▸ **TASK INPUTS**:
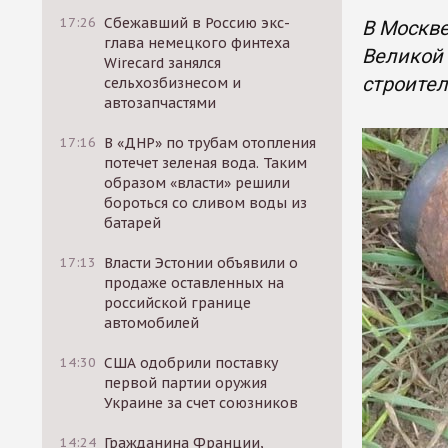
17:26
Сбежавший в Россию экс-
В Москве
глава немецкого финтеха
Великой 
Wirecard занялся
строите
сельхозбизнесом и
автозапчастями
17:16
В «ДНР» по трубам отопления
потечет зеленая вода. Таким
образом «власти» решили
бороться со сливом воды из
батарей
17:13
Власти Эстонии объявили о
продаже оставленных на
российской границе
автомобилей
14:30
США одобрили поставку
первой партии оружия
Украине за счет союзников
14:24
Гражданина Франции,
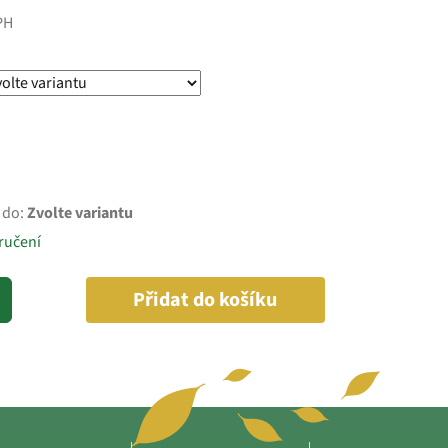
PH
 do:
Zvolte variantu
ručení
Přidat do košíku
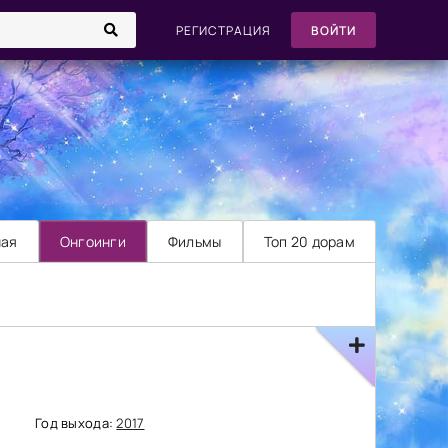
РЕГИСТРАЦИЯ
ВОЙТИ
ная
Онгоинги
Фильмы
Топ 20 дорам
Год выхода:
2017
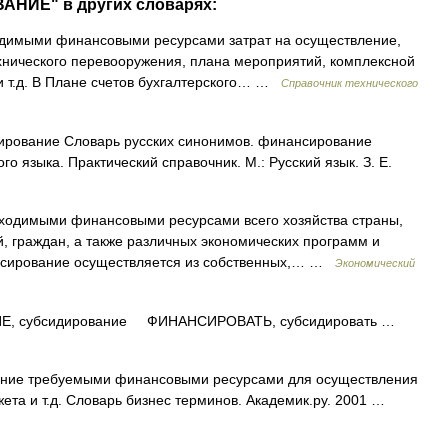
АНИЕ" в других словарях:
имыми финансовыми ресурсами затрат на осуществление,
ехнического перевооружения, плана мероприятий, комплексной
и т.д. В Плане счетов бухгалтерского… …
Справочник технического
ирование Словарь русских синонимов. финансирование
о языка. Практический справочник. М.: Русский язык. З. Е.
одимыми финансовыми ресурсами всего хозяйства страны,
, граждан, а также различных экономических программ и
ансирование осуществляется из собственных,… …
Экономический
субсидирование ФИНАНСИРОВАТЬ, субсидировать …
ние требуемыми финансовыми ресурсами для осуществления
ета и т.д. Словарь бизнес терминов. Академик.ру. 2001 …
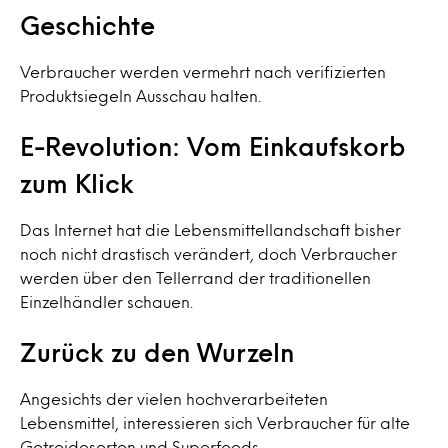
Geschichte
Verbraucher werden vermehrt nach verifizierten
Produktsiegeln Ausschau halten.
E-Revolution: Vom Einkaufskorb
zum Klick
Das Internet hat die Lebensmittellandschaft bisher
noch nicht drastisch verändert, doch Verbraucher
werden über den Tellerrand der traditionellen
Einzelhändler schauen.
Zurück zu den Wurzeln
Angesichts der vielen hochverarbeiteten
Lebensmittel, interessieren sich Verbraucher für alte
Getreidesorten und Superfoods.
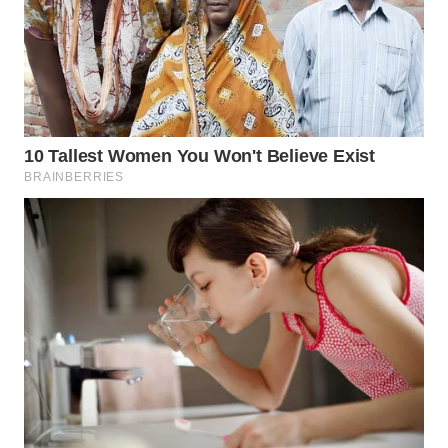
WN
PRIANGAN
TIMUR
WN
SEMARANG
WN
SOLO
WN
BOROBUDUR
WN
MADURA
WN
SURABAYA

▸ **REQUIRED WORK**: From the first line to the last, retype the material exactly and exclude the pictures.

▸ **WORKED SOLUTION**:
17:26
Сбежавший в Россию экс-
В Москве
глава немецкого финтеха
Великой 
Wirecard занялся
строите
сельхозбизнесом и
автозапчастями
17:16
В «ДНР» по трубам отопления
потечет зеленая вода. Таким
образом «власти» решили
бороться со сливом воды из
батарей
17:13
Власти Эстонии объявили о
продаже оставленных на
российской границе
автомобилей
14:30
США одобрили поставку
первой партии оружия
Украине за счет союзников
14:24
Гражданина Франции,
PH
 do:
Zvolte variantu
ručení
Přidat do košíku
РЕГИСТРАЦИЯ
ВОЙТИ
ная
Онгоинги
Фильмы
Топ 20 дорам
Год выхода:
2017
АНИЕ" в других словарях:
имыми финансовыми ресурсами затрат на осуществление,
ехнического перевооружения, плана мероприятий, комплексной
и т.д. В Плане счетов бухгалтерского… …
Справочник технического
ирование Словарь русских синонимов. финансирование
о языка. Практический справочник. М.: Русский язык. З. Е.
одимыми финансовыми ресурсами всего хозяйства страны,
, граждан, а также различных экономических программ и
ансирование осуществляется из собственных,… …
Экономический
субсидирование ФИНАНСИРОВАТЬ, субсидировать …
ние требуемыми финансовыми ресурсами для осуществления
ета и т.д. Словарь бизнес терминов. Академик.ру. 2001 …
Geschichte
Verbraucher werden vermehrt nach verifizierten
Produktsiegeln Ausschau halten.
E-Revolution: Vom Einkaufskorb
zum Klick
Das Internet hat die Lebensmittellandschaft bisher
noch nicht drastisch verändert, doch Verbraucher
werden über den Tellerrand der traditionellen
Einzelhändler schauen.
Zurück zu den Wurzeln
Angesichts der vielen hochverarbeiteten
Lebensmittel, interessieren sich Verbraucher für alte
Getreidesorten und Superfoods.
WN
PRIANGAN
TIMUR
WN
SEMARANG
WN
SOLO
WN
BOROBUDUR
WN
MADURA
WN
SURABAYA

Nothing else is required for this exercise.